Note how the escaped tabs and newlines are gone and the escaped backslashes were replaced with a single bash slash. You don’t have to use spaces — it would be trivial to replace escaped characters with underscores as well. This code is also a good starting point for writing the custom input code mentioned in the first option.

Use the Data Feed Request Tool to Replace Characters For You

When setting up your Data Feed (you can find our guide on setting up Data Feeds here), make sure to enable the “Remove Escaped Characters” setting as part of the Data Feed configuration. This works for almost all use cases, but provides the least flexibility of the three options here. That being said, I rarely hear of this not working.  To set this up, just check the box on the left when setting up your Data Feed:

If you’re working with data feeds that were created by Customer Care, you can call them up and have them check a similar box within their internal tool.
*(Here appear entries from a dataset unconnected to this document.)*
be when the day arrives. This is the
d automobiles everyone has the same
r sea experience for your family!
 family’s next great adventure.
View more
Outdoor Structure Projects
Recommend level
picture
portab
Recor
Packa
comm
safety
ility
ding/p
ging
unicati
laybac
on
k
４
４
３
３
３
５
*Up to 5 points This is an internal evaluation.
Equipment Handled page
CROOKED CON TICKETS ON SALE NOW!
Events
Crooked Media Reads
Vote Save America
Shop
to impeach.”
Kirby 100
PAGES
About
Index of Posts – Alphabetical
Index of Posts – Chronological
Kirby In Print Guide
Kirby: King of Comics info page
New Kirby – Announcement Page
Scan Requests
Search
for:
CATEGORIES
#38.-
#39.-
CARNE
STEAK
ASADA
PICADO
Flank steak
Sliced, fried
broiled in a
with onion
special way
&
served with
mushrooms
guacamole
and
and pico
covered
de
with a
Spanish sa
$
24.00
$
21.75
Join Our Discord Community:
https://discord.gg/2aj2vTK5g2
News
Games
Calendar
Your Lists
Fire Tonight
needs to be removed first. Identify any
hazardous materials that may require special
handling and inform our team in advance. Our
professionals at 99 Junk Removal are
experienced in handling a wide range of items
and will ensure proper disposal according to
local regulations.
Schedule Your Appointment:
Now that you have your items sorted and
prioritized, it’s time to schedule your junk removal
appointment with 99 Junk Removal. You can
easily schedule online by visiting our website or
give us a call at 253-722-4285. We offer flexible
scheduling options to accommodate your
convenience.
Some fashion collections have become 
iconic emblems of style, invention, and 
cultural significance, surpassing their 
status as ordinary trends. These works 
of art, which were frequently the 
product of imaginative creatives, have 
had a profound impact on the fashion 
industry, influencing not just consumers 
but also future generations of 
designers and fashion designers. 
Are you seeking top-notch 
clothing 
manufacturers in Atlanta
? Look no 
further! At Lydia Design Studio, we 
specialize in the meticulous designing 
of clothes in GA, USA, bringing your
For more resources on dealing with special characters and Java I/O you can check out these links:

Good luck, and come back for more helpful tips on dealing with Adobe Analytics Data Feeds.

Jared Stevens

Jared Stevens is a software engineer at Adobe and works on the Analytics reporting APIs. He has also worked as a Software Engineering consultant at Adobe for 7 years and has assisted many of Adobe's top tier customers with custom integrations and data processing requests. When he's not knee deep in data, he enjoys backpacking, video games, and learning about new things.

2 thoughts to “Dealing with Special Characters When Parsing Adobe Analytics Data Feeds”

  1. Jared,

    We are using the Adobe Report API (rest API) to run reports and bring back report data. Is there any setting within the API’s that we can use to suppress the backslash (\)? Thanks… Ted

  2. Hi Ted — Sorry for the late response. Unfortunately, there isn’t. I’m aware of how annoying that is as I’ve had to deal with it myself. There are newer APIs coming (the same ones that the Analysis Workspace UI uses) that will follow JSON encoding rules for escaped characters. That will hopefully clear up this problem.